影のように割り込んだ与野飛鳥の左手が、シエルの眼前で虚空を鷲掴みにした。
ガチリッ。
形なき怨念の塊――ロアの魂の最後の残滓が、飛鳥の掌の孔に直接捕らえられた。
『な……っ、離せ……! 離せェェッ!』
「千年の蛇の魂、か。……少し毒気が強すぎるけど、先輩に擦り傷一つつけさせるわけにはいかないんでね」
飛鳥の双眸が、冷徹な捕食者の色へと沈む。
『起源:捕食』――完全嚥下。
ゴォォッ!
飛鳥の掌の中で、ロアの魂が激しく暴れ、やがて漆黒の吸引孔の中へと無理やりに引きずり込まれていった。
バキバキ、バキリ、ゴクン。
飛鳥の魂の深奥で、異形の炉心が最後の咀嚼を完了させた。
蛇の怨嗟も、狂気も、転生の魔術構造も、すべてが飛鳥の肉体という無限の胃袋の中ですり潰され、無害な余剰魔力となって霧散していく。
裏庭に、完全な静寂が戻った。
遠野四季の肉体は、憑りついていた悪霊が完全に消滅したことで、血の混血の狂乱を失い、静かに泥の上に横たわっていた。

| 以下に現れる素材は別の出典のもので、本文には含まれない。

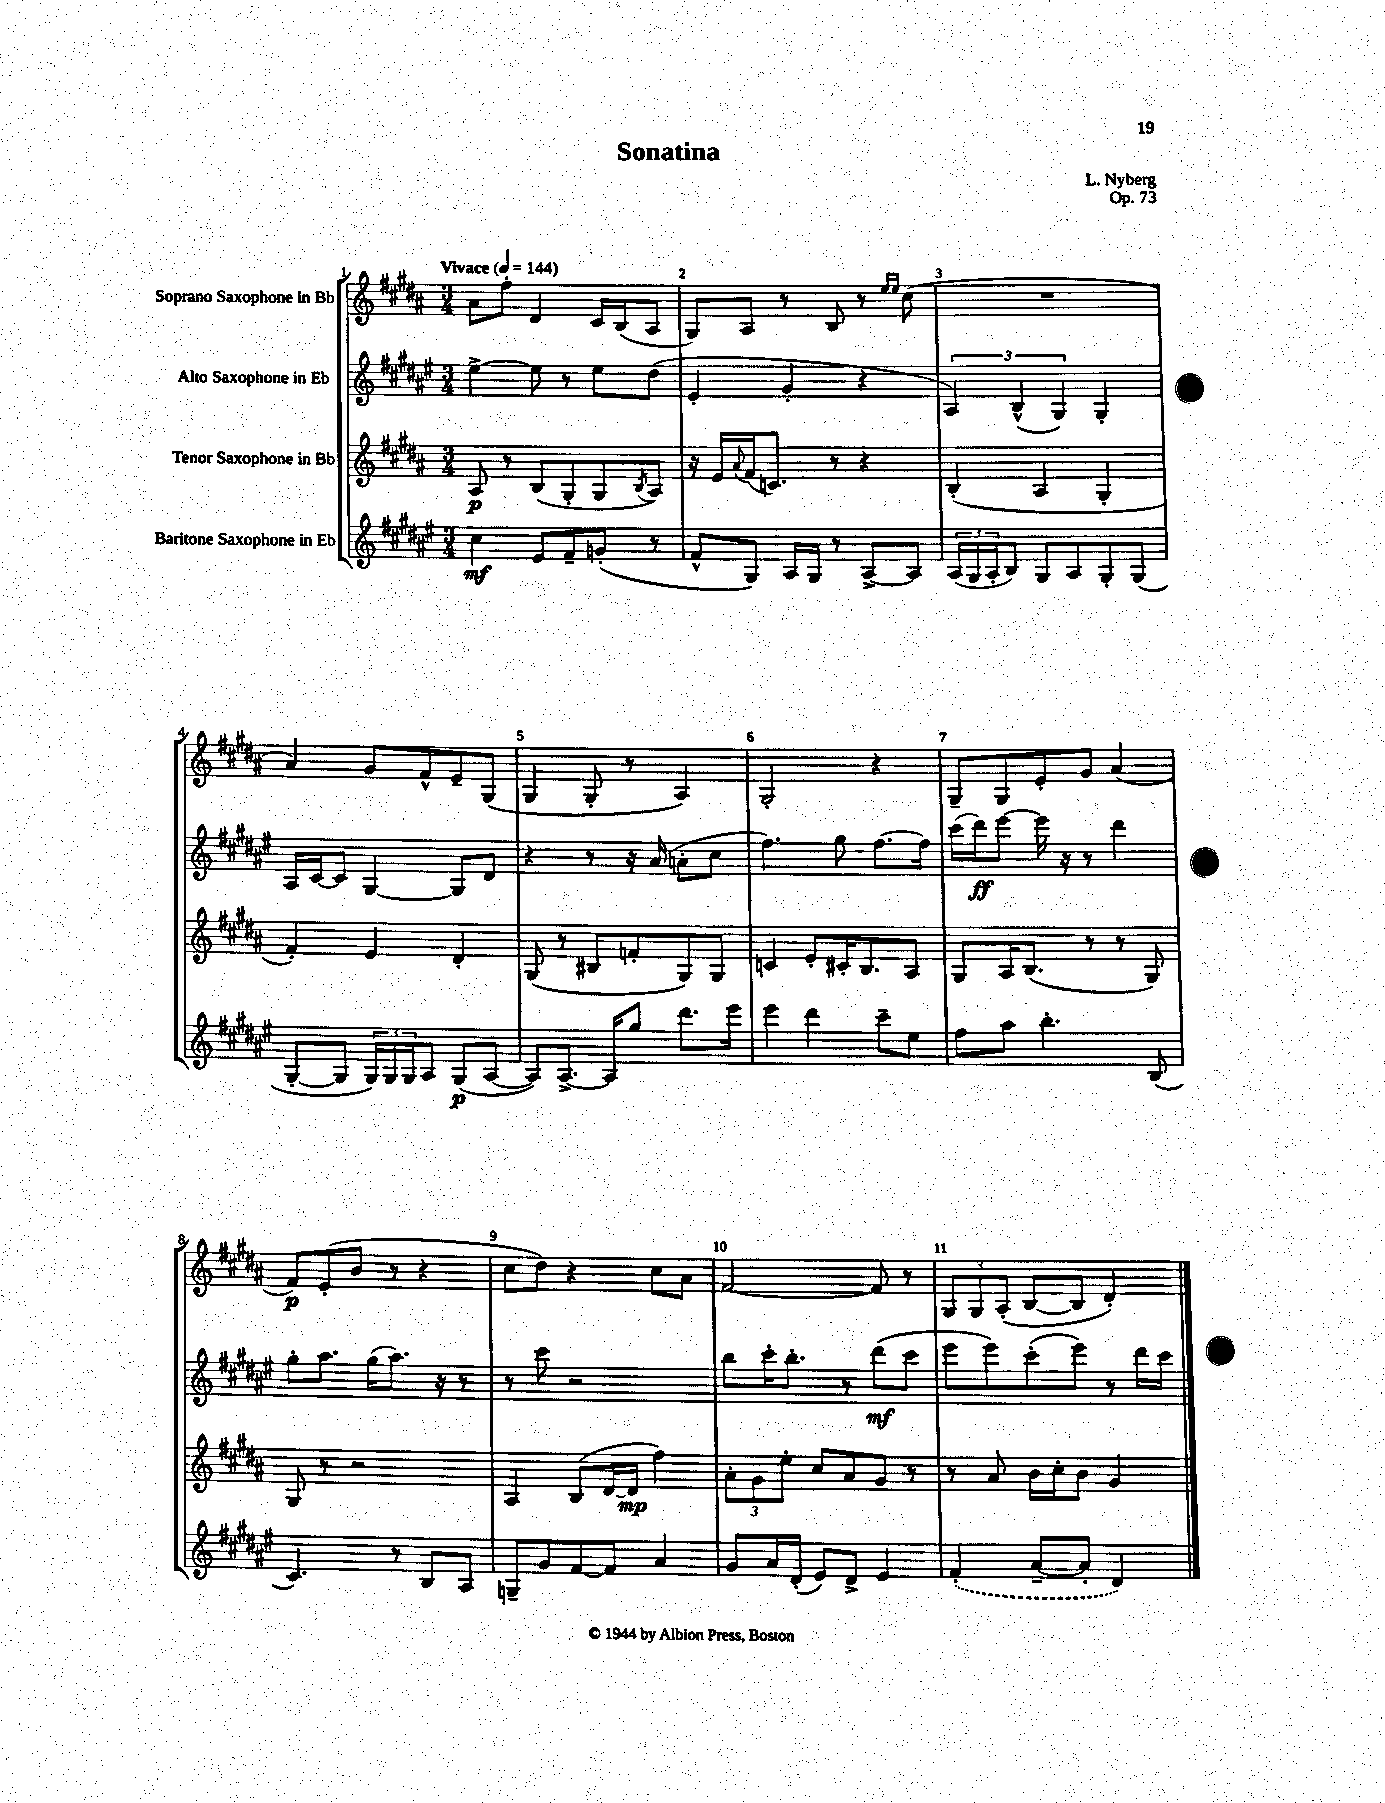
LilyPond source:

その胸の傷は第七聖典によって穿たれていたが、ロアの魂が抜けたことで、肉体の反転も急速に凪ぎ、ただの仮死状態の少年へと戻っていた。
そして――。
「……あ……」
シエルの口から、微かな吐息が漏れた。
手にした第七聖典が、役目を終えたかのように重い金属音を立てて泥の上に落ちる。
シエルは自らの胸元を押さえた。
いつも頭蓋の裏でチリチリと疼いていた、冷酷なロアの残滓。世界が自分を「ロアの器」として縛り付けていた、あの忌まわしい不死の因果の重圧が、嘘のように消え去っていた。
身体が、軽い。
皮膚を撫でる夜雨の冷たさも、足元の泥の重みも、すべてが「生きた一人の人間」としての確かな感覚となって、シエルの五感を満たしていく。
「……終わった……のですね……」
シエルの蒼い瞳から、堰を切ったように大粒の涙が溢れ出した。
代行者として戦い続けた日々の重圧。背負い続けてきた罪の意識。
そのすべてから解き放たれた少女は、膝から崩れ落ちそうになった。
けれど、彼女の身体が泥に触れることはなかった。
「――お疲れ様でした、シエル先輩」
温かな腕が、崩れ落ちるシエルの身体を、しっかりと正面から抱き止めていた。
飛鳥の腕の感触。
ブレザー越しに伝わってくる、力強く、どこまでも優しい心臓の鼓動。
怪物を喰らい尽くしたはずの少年は、今、ただ一人の後輩として、震えるシエルの背中を優しく包み込んでいた。
「飛鳥、くん……」
「約束、果たせましたね。……先輩の明日を、ちゃんと守れました」
飛鳥が耳元で、柔らかく囁いた。
その瞬間、シエルの張り詰めていた心の防壁が、完全に決壊した。
シエルは飛鳥の胸元に顔を埋め、彼の濡れたブレザーを両手で強く握りしめながら、子どものように声を上げて泣きじゃくった。
雨音の中、二人の体温が静かに溶け合い、長かった三咲町の悪夢の夜に、確かな夜明けの光が差し込もうとしていた。